In such filters, the adsorbent typically consists of granular or cartridge-packed materials based on alkaline and/or amine-containing compounds capable of chemically binding carbon dioxide from air. Most commonly, this includes modified activated carbon, zeolites, or porous mineral carriers impregnated with hydroxides (NaOH, KOH, Ca(OH)₂) or amines. Through these reactions, CO₂ is irreversibly captured as carbonates, providing a high purification efficiency of up to 90–99.9% when the adsorbent is properly selected.

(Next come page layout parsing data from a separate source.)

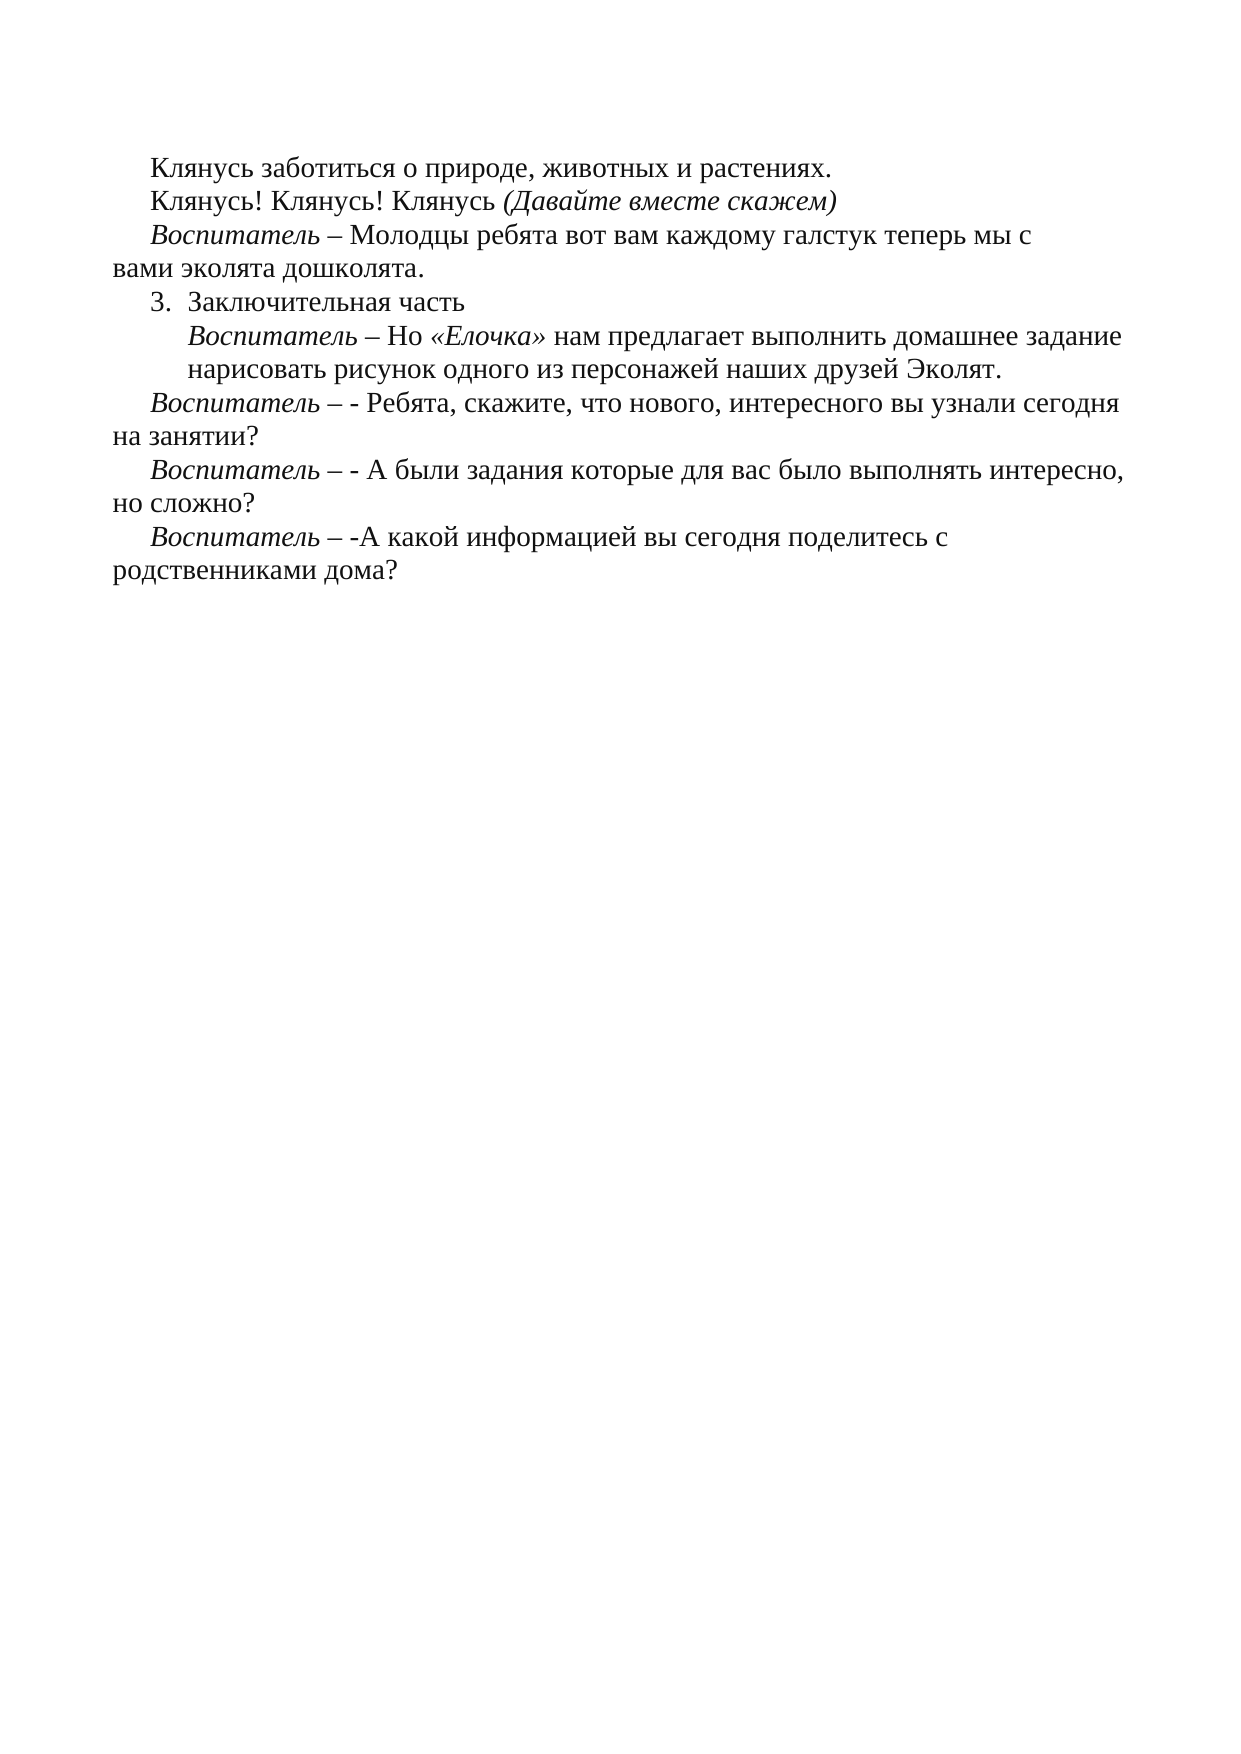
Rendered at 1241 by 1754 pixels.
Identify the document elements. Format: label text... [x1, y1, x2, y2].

text Клянусь заботиться о природе, животных и растениях. [112, 150, 1128, 183]
text Воспитатель – - Ребята, скажите, что нового, интересного вы узнали сегодня на занятии? [112, 385, 1128, 452]
text Клянусь! Клянусь! Клянусь (Давайте вместе скажем) [112, 183, 1128, 217]
list Заключительная часть [150, 284, 1128, 318]
text Воспитатель – Молодцы ребята вот вам каждому галстук теперь мы с вами эколята дошколята. [112, 217, 1128, 284]
text Воспитатель – - А были задания которые для вас было выполнять интересно, но сложно? [112, 452, 1128, 519]
text Воспитатель – -А какой информацией вы сегодня поделитесь с родственниками дома? [112, 519, 1128, 586]
list Воспитатель – Но «Елочка» нам предлагает выполнить домашнее задание нарисовать рисунок одного из персонажей наших друзей Эколят. [187, 318, 1128, 385]
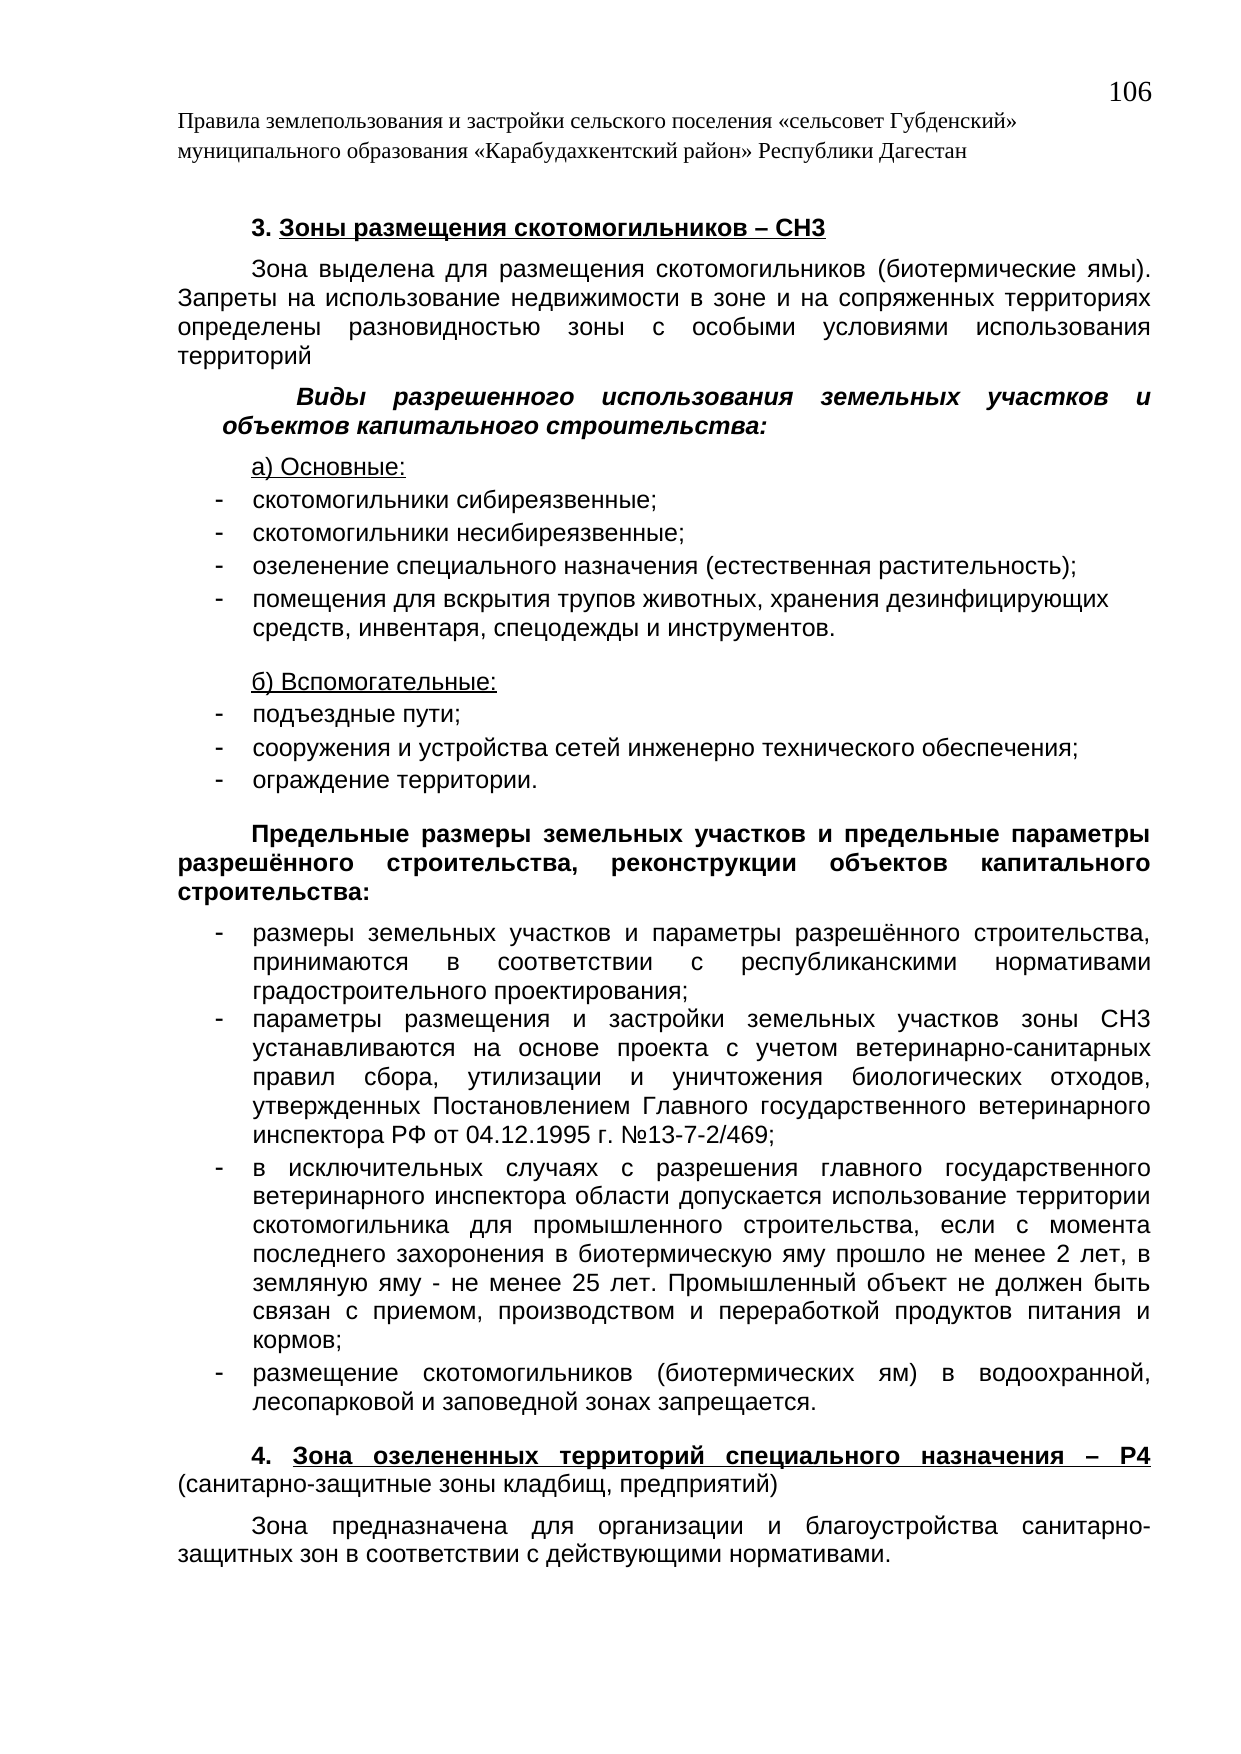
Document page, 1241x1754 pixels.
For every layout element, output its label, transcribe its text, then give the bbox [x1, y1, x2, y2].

list озеленение специального назначения (естественная растительность); [215, 551, 1152, 580]
list размеры земельных участков и параметры разрешённого строительства, принимаются в соответствии с республиканскими нормативами градостроительного проектирования; [215, 918, 1152, 1004]
list в исключительных случаях с разрешения главного государственного ветеринарного инспектора области допускается использование территории скотомогильника для промышленного строительства, если с момента последнего захоронения в биотермическую яму прошло не менее 2 лет, в земляную яму - не менее 25 лет. Промышленный объект не должен быть связан с приемом, производством и переработкой продуктов питания и кормов; [215, 1152, 1152, 1354]
list размещение скотомогильников (биотермических ям) в водоохранной, лесопарковой и заповедной зонах запрещается. [215, 1358, 1152, 1416]
list сооружения и устройства сетей инженерно технического обеспечения; [215, 732, 1152, 761]
text б) Вспомогательные: [177, 667, 1152, 695]
text а) Основные: [177, 452, 1152, 481]
list параметры размещения и застройки земельных участков зоны СН3 устанавливаются на основе проекта с учетом ветеринарно-санитарных правил сбора, утилизации и уничтожения биологических отходов, утвержденных Постановлением Главного государственного ветеринарного инспектора РФ от 04.12.1995 г. №13-7-2/469; [215, 1004, 1152, 1148]
text Зона выделена для размещения скотомогильников (биотермические ямы). Запреты на использование недвижимости в зоне и на сопряженных территориях определены разновидностью зоны с особыми условиями использования территорий [177, 254, 1152, 369]
text Зона предназначена для организации и благоустройства санитарно-защитных зон в соответствии с действующими нормативами. [177, 1511, 1152, 1568]
text Виды разрешенного использования земельных участков и объектов капитального строительства: [222, 382, 1152, 439]
list скотомогильники несибиреязвенные; [215, 518, 1152, 547]
text 4. Зона озелененных территорий специального назначения – Р4 (санитарно-защитные зоны кладбищ, предприятий) [177, 1441, 1152, 1498]
text 3. Зоны размещения скотомогильников – СН3 [177, 213, 1152, 242]
list ограждение территории. [215, 766, 1152, 794]
text Предельные размеры земельных участков и предельные параметры разрешённого строительства, реконструкции объектов капитального строительства: [177, 819, 1152, 906]
list подъездные пути; [215, 699, 1152, 728]
list скотомогильники сибиреязвенные; [215, 485, 1152, 514]
list помещения для вскрытия трупов животных, хранения дезинфицирующих средств, инвентаря, спецодежды и инструментов. [215, 584, 1152, 642]
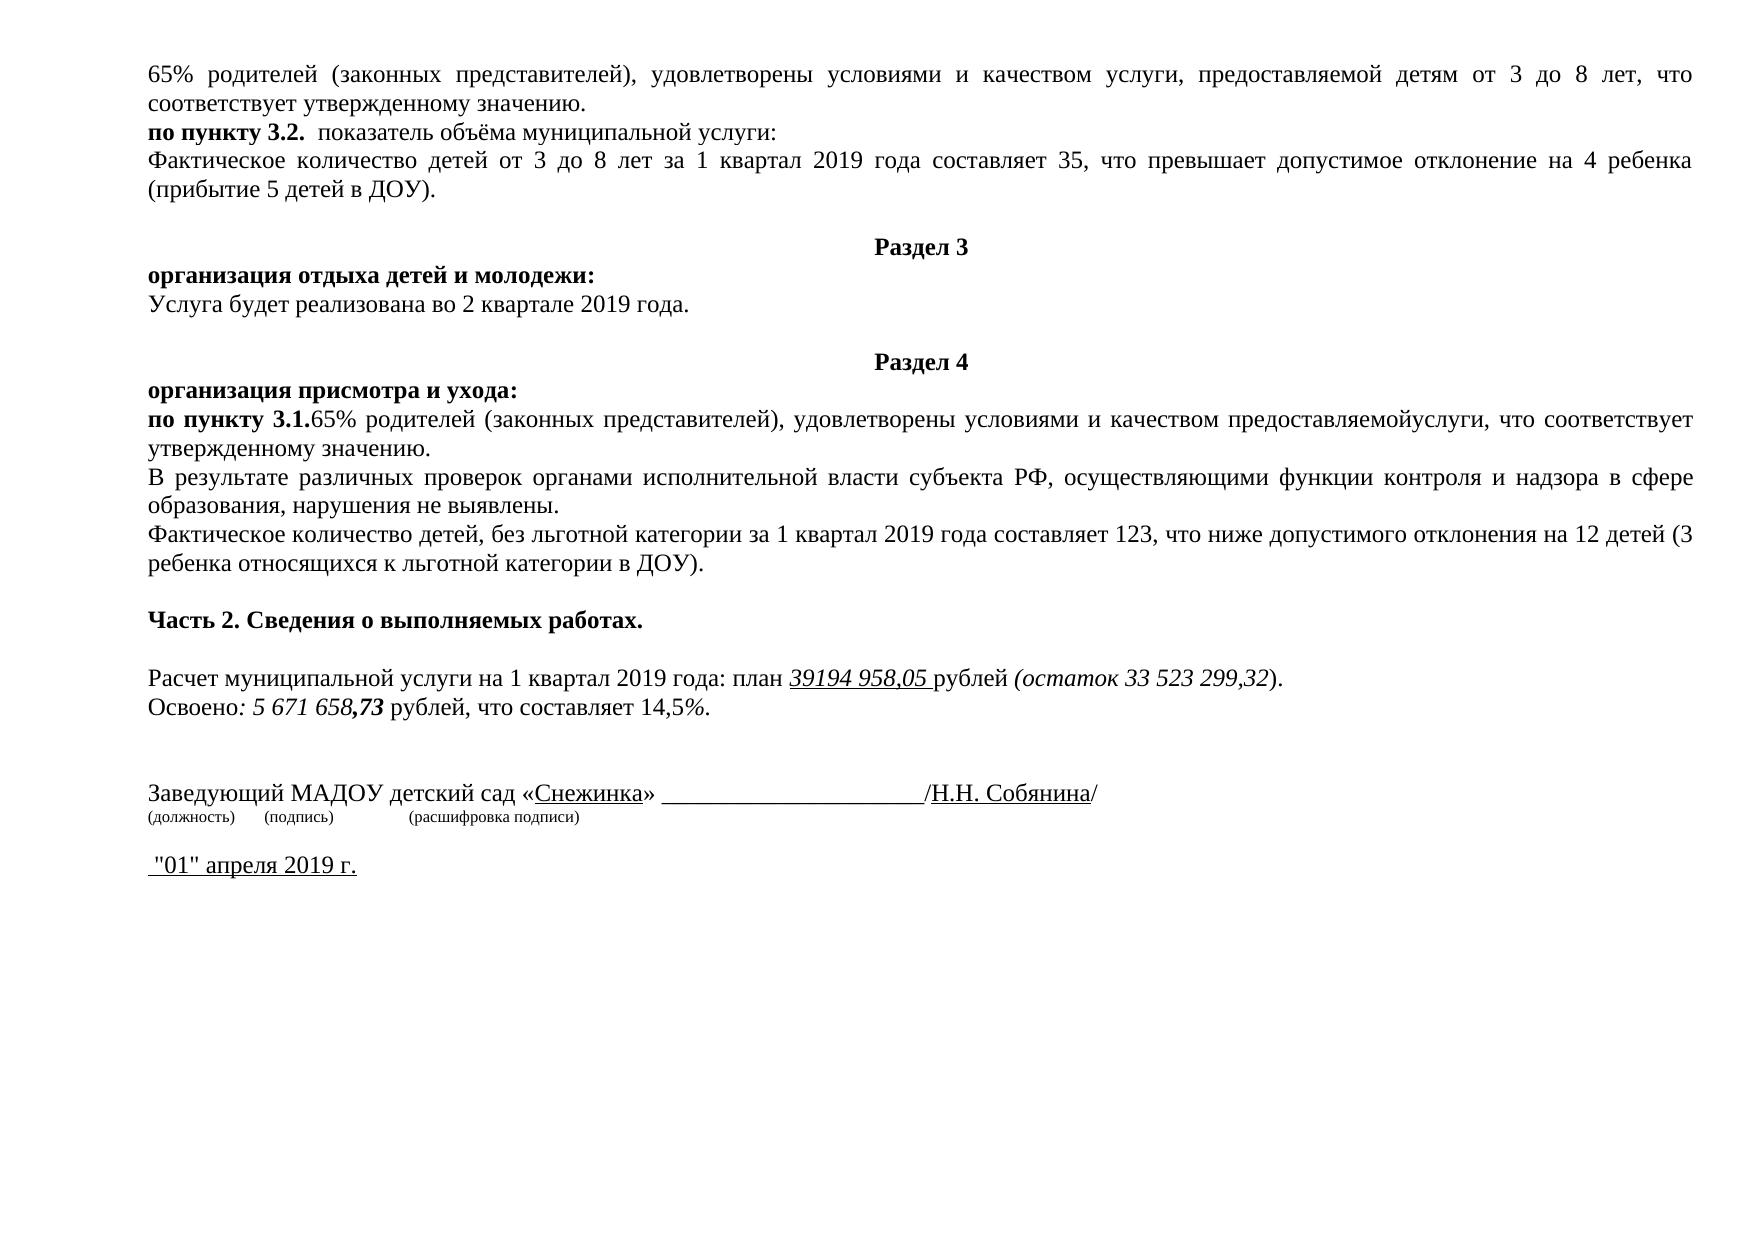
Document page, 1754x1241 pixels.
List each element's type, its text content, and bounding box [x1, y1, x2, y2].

text организация присмотра и ухода: [148, 375, 1695, 404]
text Раздел 4 [148, 347, 1695, 375]
text Часть 2. Сведения о выполняемых работах. [148, 605, 1754, 634]
text по пункту 3.1.65% родителей (законных представителей), удовлетворены условиями и качеством предоставляемойуслуги, что соответствует утвержденному значению. [148, 404, 1695, 462]
text "01" апреля 2019 г. [148, 850, 1695, 878]
text по пункту 3.2. показатель объёма муниципальной услуги: [148, 117, 1754, 145]
text Фактическое количество детей, без льготной категории за 1 квартал 2019 года составляет 123, что ниже допустимого отклонения на 12 детей (3 ребенка относящихся к льготной категории в ДОУ). [148, 519, 1695, 577]
text В результате различных проверок органами исполнительной власти субъекта РФ, осуществляющими функции контроля и надзора в сфере образования, нарушения не выявлены. [148, 462, 1695, 519]
text (должность) (подпись) (расшифровка подписи) [148, 807, 1695, 826]
text Фактическое количество детей от 3 до 8 лет за 1 квартал 2019 года составляет 35, что превышает допустимое отклонение на 4 ребенка (прибытие 5 детей в ДОУ). [148, 174, 1695, 203]
text организация отдыха детей и молодежи: [148, 260, 1695, 289]
text Расчет муниципальной услуги на 1 квартал 2019 года: план 39194 958,05 рублей (остаток 33 523 299,32). [148, 663, 1695, 692]
text 65% родителей (законных представителей), удовлетворены условиями и качеством услуги, предоставляемой детям от 3 до 8 лет, что соответствует утвержденному значению. [148, 59, 1695, 117]
text Освоено: 5 671 658,73 рублей, что составляет 14,5%. [148, 692, 1695, 720]
text Раздел 3 [148, 232, 1695, 260]
text Заведующий МАДОУ детский сад «Снежинка» _____________________/Н.Н. Собянина/ [148, 778, 1695, 807]
text Услуга будет реализована во 2 квартале 2019 года. [148, 289, 1695, 318]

The replacement interval for the adsorbent is determined by the total CO₂ load: the calculation uses the average and maximum airflow, the average carbon dioxide concentration in the incoming air, and the CO₂ capacity of the adsorbent as specified in the datasheet. Based on these parameters, the theoretical service life is estimated, for example, in hours of operation or number of “breathing cycles” until saturation.

In practice, the calculated interval is refined using readings from an integrated CO₂ analyzer at the outlet: a rise in carbon dioxide concentration above a set threshold serves as a trigger for scheduled cartridge replacement. This approach allows a shift from rigid calendar-based maintenance to condition-based servicing.

Automation and performance monitoring of the adsorber are based on continuous measurement of CO2 concentration upstream and/or downstream of the unit, as well as monitoring of key parameters — airflow, pressure drop, and housing heating status.

In a typical system, a built-in CO₂ analyzer sends signals to the control panel or DCS, enabling detection of adsorbent saturation, generation of alarm and warning signals, and planning of maintenance based on actual service life rather than a fixed calendar schedule.

The installation and integration of the adsorber focus on correctly incorporating the filter into the breather line without restricting the reservoir’s normal ventilation and ensuring convenient access for maintenance.

The installation method depends on the size and configuration of the unit:

• Compact adsorbers are mounted directly on the flange of the breather valve or nozzle on the roof.
• Larger/heavier units are installed on a separate support structure near the reservoir and connected to the breather nozzle via a short piping run with minimal pressure loss and flexible joints.

During the piping design, the following considerations are included:

• Condensate drainage, especially for outdoor installations and “warm” gas streams;
• Isolation of the filter using shut-off valves for maintenance;
• Unrestricted access to lids and hatches for cartridge replacement, to the terminal box and control panel, as well as safe access via platforms and ladders for personnel.